# [Saved entries]

»»

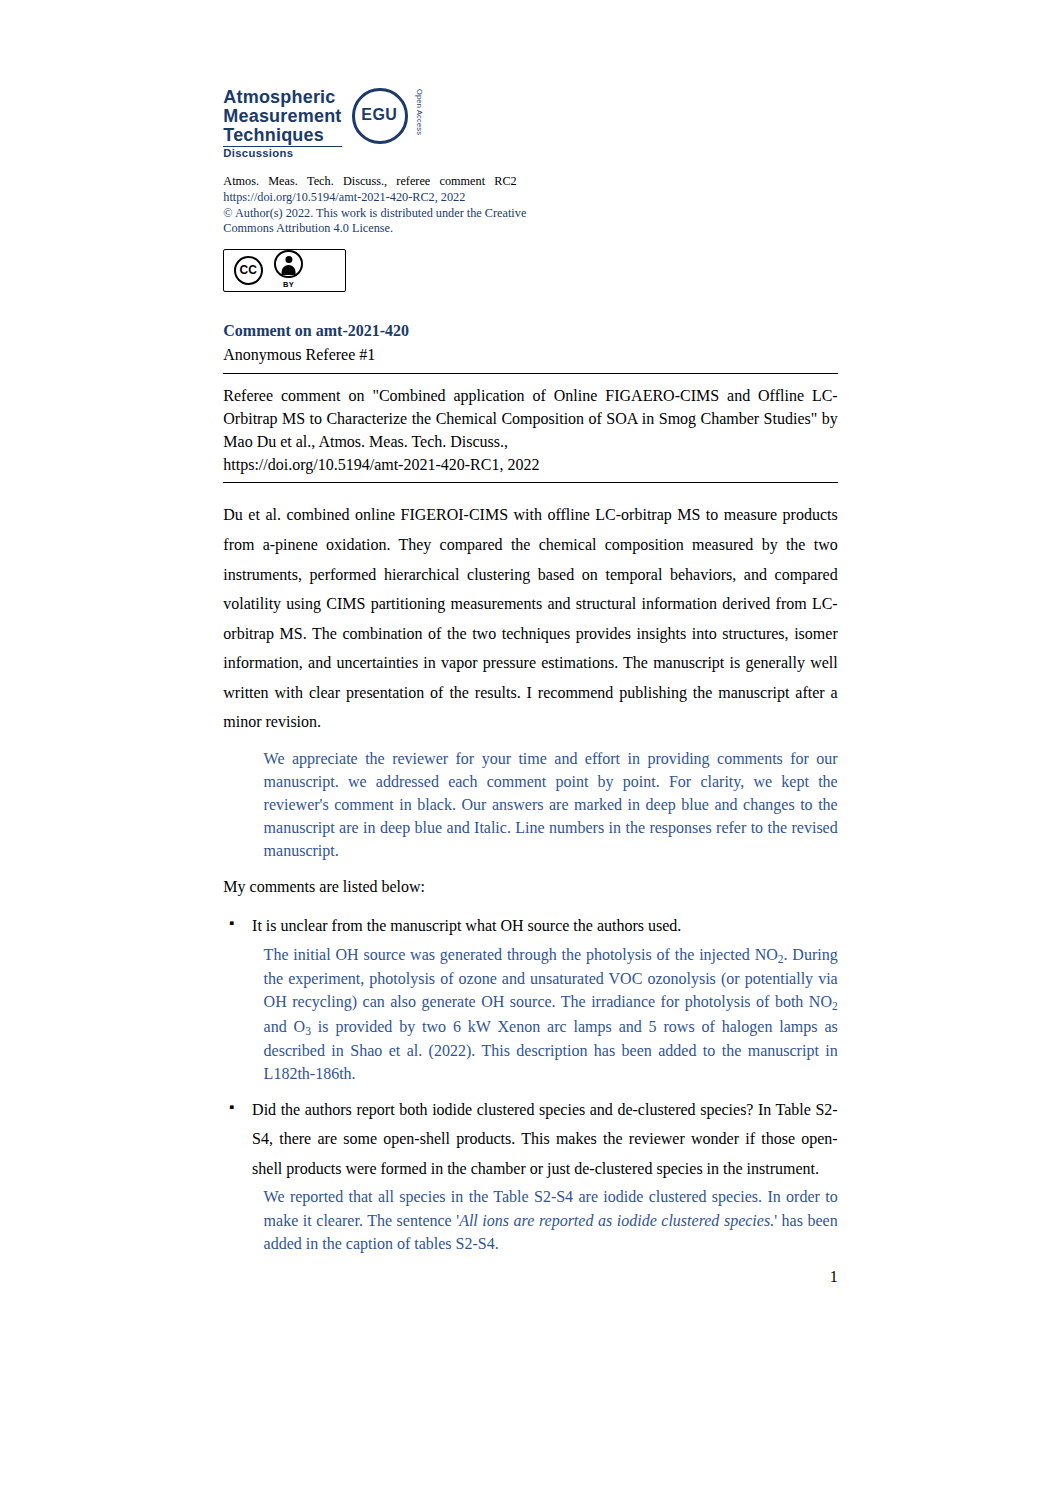Atmospheric Measurement Techniques Discussions
EGU
Open Access
Atmos. Meas. Tech. Discuss., referee comment RC2
https://doi.org/10.5194/amt-2021-420-RC2, 2022
© Author(s) 2022. This work is distributed under the Creative
Commons Attribution 4.0 License.
CC
BY
Comment on amt-2021-420
Anonymous Referee #1
Referee comment on "Combined application of Online FIGAERO-CIMS and Offline LC-Orbitrap MS to Characterize the Chemical Composition of SOA in Smog Chamber Studies" by Mao Du et al., Atmos. Meas. Tech. Discuss.,
https://doi.org/10.5194/amt-2021-420-RC1, 2022
Du et al. combined online FIGEROI-CIMS with offline LC-orbitrap MS to measure products from a-pinene oxidation. They compared the chemical composition measured by the two instruments, performed hierarchical clustering based on temporal behaviors, and compared volatility using CIMS partitioning measurements and structural information derived from LC-orbitrap MS. The combination of the two techniques provides insights into structures, isomer information, and uncertainties in vapor pressure estimations. The manuscript is generally well written with clear presentation of the results. I recommend publishing the manuscript after a minor revision.
We appreciate the reviewer for your time and effort in providing comments for our manuscript. we addressed each comment point by point. For clarity, we kept the reviewer's comment in black. Our answers are marked in deep blue and changes to the manuscript are in deep blue and Italic. Line numbers in the responses refer to the revised manuscript.
My comments are listed below:
It is unclear from the manuscript what OH source the authors used.
The initial OH source was generated through the photolysis of the injected NO2. During the experiment, photolysis of ozone and unsaturated VOC ozonolysis (or potentially via OH recycling) can also generate OH source. The irradiance for photolysis of both NO2 and O3 is provided by two 6 kW Xenon arc lamps and 5 rows of halogen lamps as described in Shao et al. (2022). This description has been added to the manuscript in L182th-186th.
Did the authors report both iodide clustered species and de-clustered species? In Table S2-S4, there are some open-shell products. This makes the reviewer wonder if those open-shell products were formed in the chamber or just de-clustered species in the instrument.
We reported that all species in the Table S2-S4 are iodide clustered species. In order to make it clearer. The sentence 'All ions are reported as iodide clustered species.' has been added in the caption of tables S2-S4.
1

««

The required output is each record above, reproduced exactly, without its pictures.

# [Answer space]
Atmospheric Measurement Techniques Discussions
EGU
Open Access
Atmos. Meas. Tech. Discuss., referee comment RC2
https://doi.org/10.5194/amt-2021-420-RC2, 2022
© Author(s) 2022. This work is distributed under the Creative
Commons Attribution 4.0 License.
CC
BY
Comment on amt-2021-420
Anonymous Referee #1
Referee comment on "Combined application of Online FIGAERO-CIMS and Offline LC-Orbitrap MS to Characterize the Chemical Composition of SOA in Smog Chamber Studies" by Mao Du et al., Atmos. Meas. Tech. Discuss.,
https://doi.org/10.5194/amt-2021-420-RC1, 2022
Du et al. combined online FIGEROI-CIMS with offline LC-orbitrap MS to measure products from a-pinene oxidation. They compared the chemical composition measured by the two instruments, performed hierarchical clustering based on temporal behaviors, and compared volatility using CIMS partitioning measurements and structural information derived from LC-orbitrap MS. The combination of the two techniques provides insights into structures, isomer information, and uncertainties in vapor pressure estimations. The manuscript is generally well written with clear presentation of the results. I recommend publishing the manuscript after a minor revision.
We appreciate the reviewer for your time and effort in providing comments for our manuscript. we addressed each comment point by point. For clarity, we kept the reviewer's comment in black. Our answers are marked in deep blue and changes to the manuscript are in deep blue and Italic. Line numbers in the responses refer to the revised manuscript.
My comments are listed below:
It is unclear from the manuscript what OH source the authors used.
The initial OH source was generated through the photolysis of the injected NO2. During the experiment, photolysis of ozone and unsaturated VOC ozonolysis (or potentially via OH recycling) can also generate OH source. The irradiance for photolysis of both NO2 and O3 is provided by two 6 kW Xenon arc lamps and 5 rows of halogen lamps as described in Shao et al. (2022). This description has been added to the manuscript in L182th-186th.
Did the authors report both iodide clustered species and de-clustered species? In Table S2-S4, there are some open-shell products. This makes the reviewer wonder if those open-shell products were formed in the chamber or just de-clustered species in the instrument.
We reported that all species in the Table S2-S4 are iodide clustered species. In order to make it clearer. The sentence 'All ions are reported as iodide clustered species.' has been added in the caption of tables S2-S4.
1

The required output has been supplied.